Guys any progress here? Really need to allow potentially "dangerous" commands in config

JohnFlyIII · 1 year ago

A general enhancement to provide Claude Code a list of URLs that are "pre-approved" and CLI commands "pre-approved" would be great.

jmaddington · 1 year ago

@JohnFlyIII CLI commands can be pre-approved, see allowedTools at https://docs.anthropic.com/en/docs/agents-and-tools/claude-code/overview

JohnFlyIII · 1 year ago

excellent, I see that curl and wget are just on your internal blocklist. Thank you.

It would be nice to allow them :)

jmaddington · 1 year ago

@JohnFlyIII hah, I'm with you! I opened the request, sadly I'm not with Anthropic!

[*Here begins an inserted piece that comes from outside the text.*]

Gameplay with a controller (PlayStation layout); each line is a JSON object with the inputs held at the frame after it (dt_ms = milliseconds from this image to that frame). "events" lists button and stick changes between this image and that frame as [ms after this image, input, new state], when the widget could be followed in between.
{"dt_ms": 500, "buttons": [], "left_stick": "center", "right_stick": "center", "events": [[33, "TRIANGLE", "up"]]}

There is a claude YOLO npm package that removes basically all restrictions but I haven't tried it.

JohnFlyIII · 1 year ago

I've just made an alias "claudeCurl" and embedded instructions in the project for claude code to run "claudeCurl" anytime it would use "curl". Seems to work and greatly helped in some local API bug fixing

Aivean · 1 year ago
I've just made an alias "claudeCurl" and embedded instructions in the project for claude code to run "claudeCurl" anytime it would use "curl". Seems to work and greatly helped in some local API bug fixing

the presence of multiple workarounds just proves that disallowing curl is not working as a "safety feature", it just hurts the UX. would make much more sense to have it as an option (disabled by default)

igorkofman collaborator · 1 year ago

Good news. We've removed this restriction from the latest version of Claude Code (0.2.70)

Enjoy!

Oliver-Richter · 1 year ago

@igorkofman Hey Igor, even though the curl restriction has been lifted, curl commands still aren’t executing automatically on my end. Is there anything I need to change in my settings to make it work?

igorkofman collaborator · 1 year ago

Should just work. If not, please open a new issue with a detailed repro.

github-actions[bot] · 11 months ago

This issue has been automatically locked since it was closed and has not had any activity for 7 days. If you're experiencing a similar issue, please file a new issue and reference this one if it's relevant.